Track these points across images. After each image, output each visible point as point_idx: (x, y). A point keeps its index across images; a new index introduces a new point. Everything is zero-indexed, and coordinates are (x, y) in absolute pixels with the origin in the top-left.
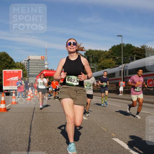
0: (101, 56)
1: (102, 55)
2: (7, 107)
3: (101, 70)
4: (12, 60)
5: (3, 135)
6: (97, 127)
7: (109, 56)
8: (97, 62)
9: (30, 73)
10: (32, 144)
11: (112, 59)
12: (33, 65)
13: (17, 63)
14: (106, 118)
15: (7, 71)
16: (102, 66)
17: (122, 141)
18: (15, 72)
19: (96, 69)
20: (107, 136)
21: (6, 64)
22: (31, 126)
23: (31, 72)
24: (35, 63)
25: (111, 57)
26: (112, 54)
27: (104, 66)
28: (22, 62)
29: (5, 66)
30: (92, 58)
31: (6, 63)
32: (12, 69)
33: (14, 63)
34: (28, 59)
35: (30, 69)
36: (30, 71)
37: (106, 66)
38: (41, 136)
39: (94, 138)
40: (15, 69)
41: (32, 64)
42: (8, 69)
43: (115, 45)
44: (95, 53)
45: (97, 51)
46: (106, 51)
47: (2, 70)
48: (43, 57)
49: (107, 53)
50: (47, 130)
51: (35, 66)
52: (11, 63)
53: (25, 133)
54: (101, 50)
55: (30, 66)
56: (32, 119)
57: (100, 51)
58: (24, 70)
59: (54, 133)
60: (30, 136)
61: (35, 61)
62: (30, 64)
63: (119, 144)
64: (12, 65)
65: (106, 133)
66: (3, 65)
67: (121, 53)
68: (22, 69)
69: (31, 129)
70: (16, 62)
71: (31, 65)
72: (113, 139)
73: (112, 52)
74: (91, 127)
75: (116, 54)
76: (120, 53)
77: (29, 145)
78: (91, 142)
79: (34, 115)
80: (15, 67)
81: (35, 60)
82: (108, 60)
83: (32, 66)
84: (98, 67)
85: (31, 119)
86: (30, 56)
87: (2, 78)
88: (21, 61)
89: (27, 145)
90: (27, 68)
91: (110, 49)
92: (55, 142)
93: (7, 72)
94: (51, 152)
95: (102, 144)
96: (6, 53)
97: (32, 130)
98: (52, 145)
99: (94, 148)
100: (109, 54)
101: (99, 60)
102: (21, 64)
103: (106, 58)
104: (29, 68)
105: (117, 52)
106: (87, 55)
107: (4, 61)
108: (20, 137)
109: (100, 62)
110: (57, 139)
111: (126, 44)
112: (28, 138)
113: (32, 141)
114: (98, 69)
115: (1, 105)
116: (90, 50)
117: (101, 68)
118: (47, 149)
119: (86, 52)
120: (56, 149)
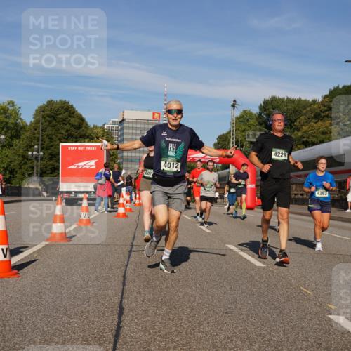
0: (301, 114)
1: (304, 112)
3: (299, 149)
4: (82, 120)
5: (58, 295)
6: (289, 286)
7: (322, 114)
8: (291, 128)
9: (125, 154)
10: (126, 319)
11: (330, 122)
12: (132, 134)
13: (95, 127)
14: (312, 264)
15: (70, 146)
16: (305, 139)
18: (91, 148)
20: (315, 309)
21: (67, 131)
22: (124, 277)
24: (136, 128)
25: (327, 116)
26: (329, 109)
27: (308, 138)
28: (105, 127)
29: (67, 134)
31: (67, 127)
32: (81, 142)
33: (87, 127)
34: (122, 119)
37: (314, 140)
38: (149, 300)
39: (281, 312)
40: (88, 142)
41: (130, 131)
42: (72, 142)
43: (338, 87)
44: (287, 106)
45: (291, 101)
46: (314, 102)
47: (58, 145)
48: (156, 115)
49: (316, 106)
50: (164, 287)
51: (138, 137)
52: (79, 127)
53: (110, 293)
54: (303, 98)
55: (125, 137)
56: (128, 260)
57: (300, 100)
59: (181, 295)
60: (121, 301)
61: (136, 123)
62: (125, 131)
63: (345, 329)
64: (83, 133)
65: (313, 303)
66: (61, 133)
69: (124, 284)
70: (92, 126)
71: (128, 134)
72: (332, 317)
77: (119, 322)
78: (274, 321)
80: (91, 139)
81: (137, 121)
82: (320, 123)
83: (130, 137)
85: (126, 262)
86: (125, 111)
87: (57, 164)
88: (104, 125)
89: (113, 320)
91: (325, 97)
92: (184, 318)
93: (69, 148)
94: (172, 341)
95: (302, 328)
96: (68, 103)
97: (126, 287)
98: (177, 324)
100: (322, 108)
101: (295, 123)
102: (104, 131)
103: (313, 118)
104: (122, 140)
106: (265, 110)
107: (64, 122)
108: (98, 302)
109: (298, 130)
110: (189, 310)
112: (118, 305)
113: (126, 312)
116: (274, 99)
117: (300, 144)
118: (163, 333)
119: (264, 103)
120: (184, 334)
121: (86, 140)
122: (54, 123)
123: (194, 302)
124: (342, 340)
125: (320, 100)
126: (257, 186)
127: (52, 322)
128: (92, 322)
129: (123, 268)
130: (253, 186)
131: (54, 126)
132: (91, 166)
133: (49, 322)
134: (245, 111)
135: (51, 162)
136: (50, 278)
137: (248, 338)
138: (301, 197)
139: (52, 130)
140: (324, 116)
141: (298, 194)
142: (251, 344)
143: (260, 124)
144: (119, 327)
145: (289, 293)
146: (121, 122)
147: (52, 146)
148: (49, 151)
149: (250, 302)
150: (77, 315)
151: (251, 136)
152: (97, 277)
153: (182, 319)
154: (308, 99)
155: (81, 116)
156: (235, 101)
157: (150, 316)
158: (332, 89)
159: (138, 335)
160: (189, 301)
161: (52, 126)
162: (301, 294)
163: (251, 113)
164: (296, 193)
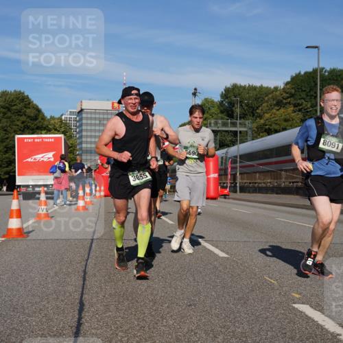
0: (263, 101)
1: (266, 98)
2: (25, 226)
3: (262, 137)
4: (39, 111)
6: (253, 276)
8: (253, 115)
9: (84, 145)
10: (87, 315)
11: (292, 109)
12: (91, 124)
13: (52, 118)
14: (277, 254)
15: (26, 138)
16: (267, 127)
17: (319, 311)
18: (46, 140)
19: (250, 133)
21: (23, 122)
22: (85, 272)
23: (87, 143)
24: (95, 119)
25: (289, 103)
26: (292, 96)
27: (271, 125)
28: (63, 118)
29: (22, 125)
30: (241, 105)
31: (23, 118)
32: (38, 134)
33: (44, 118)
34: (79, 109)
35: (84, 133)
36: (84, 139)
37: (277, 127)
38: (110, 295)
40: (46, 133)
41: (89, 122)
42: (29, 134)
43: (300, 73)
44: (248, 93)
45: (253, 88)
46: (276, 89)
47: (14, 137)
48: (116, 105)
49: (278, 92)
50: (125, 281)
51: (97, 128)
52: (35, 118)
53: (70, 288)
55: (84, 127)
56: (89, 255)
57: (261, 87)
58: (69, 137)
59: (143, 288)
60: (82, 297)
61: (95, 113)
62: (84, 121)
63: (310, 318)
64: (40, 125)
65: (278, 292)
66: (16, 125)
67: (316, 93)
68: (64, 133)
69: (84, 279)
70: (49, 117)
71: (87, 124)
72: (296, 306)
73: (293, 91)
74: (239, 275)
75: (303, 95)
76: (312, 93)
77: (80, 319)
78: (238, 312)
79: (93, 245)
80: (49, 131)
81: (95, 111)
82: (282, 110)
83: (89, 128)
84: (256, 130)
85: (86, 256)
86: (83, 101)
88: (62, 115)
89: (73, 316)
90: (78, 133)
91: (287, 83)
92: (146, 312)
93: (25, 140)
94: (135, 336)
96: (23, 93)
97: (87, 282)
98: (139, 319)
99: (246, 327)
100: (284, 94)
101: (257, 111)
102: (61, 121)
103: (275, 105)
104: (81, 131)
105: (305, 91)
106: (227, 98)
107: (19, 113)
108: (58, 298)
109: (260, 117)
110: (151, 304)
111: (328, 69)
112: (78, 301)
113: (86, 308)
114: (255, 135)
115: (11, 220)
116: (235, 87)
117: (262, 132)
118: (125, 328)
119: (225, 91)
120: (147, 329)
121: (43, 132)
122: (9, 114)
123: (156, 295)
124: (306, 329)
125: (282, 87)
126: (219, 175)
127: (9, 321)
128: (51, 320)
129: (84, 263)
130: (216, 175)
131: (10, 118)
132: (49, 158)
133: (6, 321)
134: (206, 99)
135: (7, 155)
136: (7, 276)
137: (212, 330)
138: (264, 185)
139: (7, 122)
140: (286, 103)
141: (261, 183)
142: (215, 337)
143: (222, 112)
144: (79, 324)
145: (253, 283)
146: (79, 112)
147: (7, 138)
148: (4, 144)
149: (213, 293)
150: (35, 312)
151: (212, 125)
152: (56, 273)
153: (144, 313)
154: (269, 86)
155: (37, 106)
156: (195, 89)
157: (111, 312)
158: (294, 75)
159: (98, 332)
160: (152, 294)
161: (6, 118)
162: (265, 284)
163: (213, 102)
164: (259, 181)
*****
### Task statement
Please copy the part of the entries that opens with the line containing "121: (86, 140)" and closes with the line containing "138: (301, 197)", including both of those lines.

### Answer box
121: (86, 140)
122: (54, 123)
123: (194, 302)
124: (342, 340)
125: (320, 100)
126: (257, 186)
127: (52, 322)
128: (92, 322)
129: (123, 268)
130: (253, 186)
131: (54, 126)
132: (91, 166)
133: (49, 322)
134: (245, 111)
135: (51, 162)
136: (50, 278)
137: (248, 338)
138: (301, 197)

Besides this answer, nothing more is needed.